The day before, when half the journey had been accomplished, John
Monaghan let go the rope by which he led the cow, and she had broken
away through the woods, and returned to her old master; and when
they again reached his place, night had set in, and they were
obliged to wait until the return of day. Moodie laughed heartily at
all my fears; but indeed I found them no joke.
Brian's eldest son, a lad of fourteen, was not exactly an idiot,
but what, in the old country, is very expressively termed by the
poor people a "natural." He could feed and assist himself, had been
taught imperfectly to read and write, and could go to and from the
town on errands, and carry a message from one farm-house to another;
but he was a strange, wayward creature, and evidently inherited, in
no small degree, his father's malady.
During the summer months he lived entirely in the woods, near his
father's dwelling, only returning to obtain food, which was
generally left for him in an outhouse. In the winter, driven home
by the severity of the weather, he would sit for days together
moping in the chimney-corner, without taking the least notice of
what was passing around him. Brian never mentioned this boy - who
had a strong, active figure; a handsome, but very inexpressive
face - without a deep sigh; and I feel certain that half his own
dejection was occasioned by the mental aberration of his child.
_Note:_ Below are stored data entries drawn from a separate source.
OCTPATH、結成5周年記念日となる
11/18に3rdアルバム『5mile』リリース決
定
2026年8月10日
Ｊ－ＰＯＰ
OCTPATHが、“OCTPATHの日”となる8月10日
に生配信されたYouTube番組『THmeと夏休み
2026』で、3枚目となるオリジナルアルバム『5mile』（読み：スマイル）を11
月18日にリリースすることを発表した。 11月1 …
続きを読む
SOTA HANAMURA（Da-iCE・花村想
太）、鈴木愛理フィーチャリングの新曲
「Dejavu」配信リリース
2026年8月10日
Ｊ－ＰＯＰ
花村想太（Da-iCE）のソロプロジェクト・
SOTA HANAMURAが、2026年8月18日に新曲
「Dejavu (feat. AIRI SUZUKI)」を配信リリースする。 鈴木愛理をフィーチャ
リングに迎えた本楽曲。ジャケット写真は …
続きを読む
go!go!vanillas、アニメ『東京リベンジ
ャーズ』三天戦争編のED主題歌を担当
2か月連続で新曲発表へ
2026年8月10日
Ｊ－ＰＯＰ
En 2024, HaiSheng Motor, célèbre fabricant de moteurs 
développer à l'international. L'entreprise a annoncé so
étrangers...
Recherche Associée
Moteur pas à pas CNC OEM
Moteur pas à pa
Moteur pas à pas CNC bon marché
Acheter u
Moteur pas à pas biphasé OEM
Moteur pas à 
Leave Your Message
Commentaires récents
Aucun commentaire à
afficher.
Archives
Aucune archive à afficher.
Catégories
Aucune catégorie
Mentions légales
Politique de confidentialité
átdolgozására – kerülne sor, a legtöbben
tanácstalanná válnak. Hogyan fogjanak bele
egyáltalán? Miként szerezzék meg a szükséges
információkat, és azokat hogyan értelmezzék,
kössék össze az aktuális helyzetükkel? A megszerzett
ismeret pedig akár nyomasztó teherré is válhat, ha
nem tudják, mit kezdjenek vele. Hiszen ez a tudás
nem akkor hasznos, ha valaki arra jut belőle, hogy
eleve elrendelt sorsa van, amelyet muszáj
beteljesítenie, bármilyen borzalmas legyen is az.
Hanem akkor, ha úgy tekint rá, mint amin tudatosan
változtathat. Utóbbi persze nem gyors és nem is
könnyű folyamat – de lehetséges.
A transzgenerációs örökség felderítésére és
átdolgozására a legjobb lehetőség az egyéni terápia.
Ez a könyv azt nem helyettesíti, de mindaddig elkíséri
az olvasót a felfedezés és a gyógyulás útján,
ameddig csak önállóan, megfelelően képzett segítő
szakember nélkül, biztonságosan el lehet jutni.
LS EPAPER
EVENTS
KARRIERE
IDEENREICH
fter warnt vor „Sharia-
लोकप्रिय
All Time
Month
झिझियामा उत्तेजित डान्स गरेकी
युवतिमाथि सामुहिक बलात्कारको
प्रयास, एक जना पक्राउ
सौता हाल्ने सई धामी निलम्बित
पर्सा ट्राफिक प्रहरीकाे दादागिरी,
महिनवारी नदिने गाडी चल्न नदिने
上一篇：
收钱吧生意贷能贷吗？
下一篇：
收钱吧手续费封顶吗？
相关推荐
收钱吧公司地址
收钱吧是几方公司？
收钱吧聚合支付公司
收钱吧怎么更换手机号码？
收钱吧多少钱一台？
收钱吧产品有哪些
One day he sent the lad with a note to our house, to know if Moodie
would purchase the half of an ox that he was going to kill. There
happened to stand in the corner of the room an open wood box, into
which several bushels of fine apples had been thrown; and, while
Moodie was writing an answer to the note, the eyes of the idiot were
fastened, as if by some magnetic influence, upon the apples. Knowing
that Brian had a very fine orchard, I did not offer the boy any of
the fruit. When the note was finished, I handed it to him. The lad
grasped it mechanically, without removing his fixed gaze from the
apples.
"Give that to your father, Tom."
The boy answered not - his ears, his eyes, his whole soul, were
concentrated in the apples. Ten minutes elapsed, but he stood
motionless, like a pointer at dead set.
"My good boy, you can go."
He did not stir.
"Is there anything you want?"
"I want," said the lad, without moving his eyes from the objects of
his intense desire, and speaking in a slow, pointed manner, which
ought to have been heard to be fully appreciated, "I want ap-ples!"
"Oh, if that's all, take what you like."
The permission once obtained, the boy flung himself upon the box
with the rapacity of a hawk upon its prey, after being long poised
in the air, to fix its certain aim; thrusting his hands to the right
and left, in order to secure the finest specimens of the coveted
fruit, scarcely allowing himself time to breathe until he had filled
his old straw hat, and all his pockets, with apples.